> WHAT IS EXPECTED:
Please write out the lines below, from the one containing "genus: Rhynchosia" through the one containing "genus: Kalmia", as a numbered list with any blank lines left out.

> PROVIDED INFORMATION:
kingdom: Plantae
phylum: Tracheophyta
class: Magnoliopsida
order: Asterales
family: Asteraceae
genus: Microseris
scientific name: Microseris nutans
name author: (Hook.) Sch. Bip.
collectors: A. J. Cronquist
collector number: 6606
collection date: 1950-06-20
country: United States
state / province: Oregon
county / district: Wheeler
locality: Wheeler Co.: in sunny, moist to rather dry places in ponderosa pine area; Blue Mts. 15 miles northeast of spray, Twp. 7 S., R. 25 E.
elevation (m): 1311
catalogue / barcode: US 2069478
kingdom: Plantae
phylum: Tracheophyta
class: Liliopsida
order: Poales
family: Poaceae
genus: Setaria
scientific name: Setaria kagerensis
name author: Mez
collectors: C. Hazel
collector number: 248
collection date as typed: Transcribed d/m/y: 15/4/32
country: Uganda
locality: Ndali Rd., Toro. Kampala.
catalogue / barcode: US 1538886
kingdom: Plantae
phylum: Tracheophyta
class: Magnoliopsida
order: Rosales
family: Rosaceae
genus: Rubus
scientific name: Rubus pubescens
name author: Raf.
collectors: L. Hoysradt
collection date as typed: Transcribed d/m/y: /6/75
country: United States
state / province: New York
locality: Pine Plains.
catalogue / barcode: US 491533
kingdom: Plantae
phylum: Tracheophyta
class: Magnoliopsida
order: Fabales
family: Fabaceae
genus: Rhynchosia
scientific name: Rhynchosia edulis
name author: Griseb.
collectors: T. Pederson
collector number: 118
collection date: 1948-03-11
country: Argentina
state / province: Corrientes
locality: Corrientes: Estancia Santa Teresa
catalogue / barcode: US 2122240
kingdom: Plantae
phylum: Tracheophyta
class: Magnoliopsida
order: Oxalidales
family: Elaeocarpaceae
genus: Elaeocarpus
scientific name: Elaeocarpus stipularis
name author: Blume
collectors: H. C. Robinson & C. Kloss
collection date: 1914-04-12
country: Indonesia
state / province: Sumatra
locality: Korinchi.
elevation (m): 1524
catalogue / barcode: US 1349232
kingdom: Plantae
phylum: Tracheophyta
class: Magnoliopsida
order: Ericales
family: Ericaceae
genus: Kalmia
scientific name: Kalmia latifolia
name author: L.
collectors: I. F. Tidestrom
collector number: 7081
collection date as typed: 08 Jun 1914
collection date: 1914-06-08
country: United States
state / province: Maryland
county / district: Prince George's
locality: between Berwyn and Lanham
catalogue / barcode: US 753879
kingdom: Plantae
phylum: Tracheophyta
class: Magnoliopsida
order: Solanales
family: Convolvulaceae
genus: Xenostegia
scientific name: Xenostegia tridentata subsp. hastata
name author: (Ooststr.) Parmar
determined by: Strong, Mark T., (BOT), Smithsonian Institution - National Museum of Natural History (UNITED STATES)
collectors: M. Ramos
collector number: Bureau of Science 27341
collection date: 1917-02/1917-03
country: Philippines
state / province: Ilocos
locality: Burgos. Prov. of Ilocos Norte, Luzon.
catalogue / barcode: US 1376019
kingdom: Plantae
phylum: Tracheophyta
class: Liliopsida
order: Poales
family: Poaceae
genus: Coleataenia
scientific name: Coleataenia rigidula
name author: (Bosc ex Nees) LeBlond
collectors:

> WRITTEN ANSWER:
1. genus: Rhynchosia
2. scientific name: Rhynchosia edulis
3. name author: Griseb.
4. collectors: T. Pederson
5. collector number: 118
6. collection date: 1948-03-11
7. country: Argentina
8. state / province: Corrientes
9. locality: Corrientes: Estancia Santa Teresa
10. catalogue / barcode: US 2122240
11. kingdom: Plantae
12. phylum: Tracheophyta
13. class: Magnoliopsida
14. order: Oxalidales
15. family: Elaeocarpaceae
16. genus: Elaeocarpus
17. scientific name: Elaeocarpus stipularis
18. name author: Blume
19. collectors: H. C. Robinson & C. Kloss
20. collection date: 1914-04-12
21. country: Indonesia
22. state / province: Sumatra
23. locality: Korinchi.
24. elevation (m): 1524
25. catalogue / barcode: US 1349232
26. kingdom: Plantae
27. phylum: Tracheophyta
28. class: Magnoliopsida
29. order: Ericales
30. family: Ericaceae
31. genus: Kalmia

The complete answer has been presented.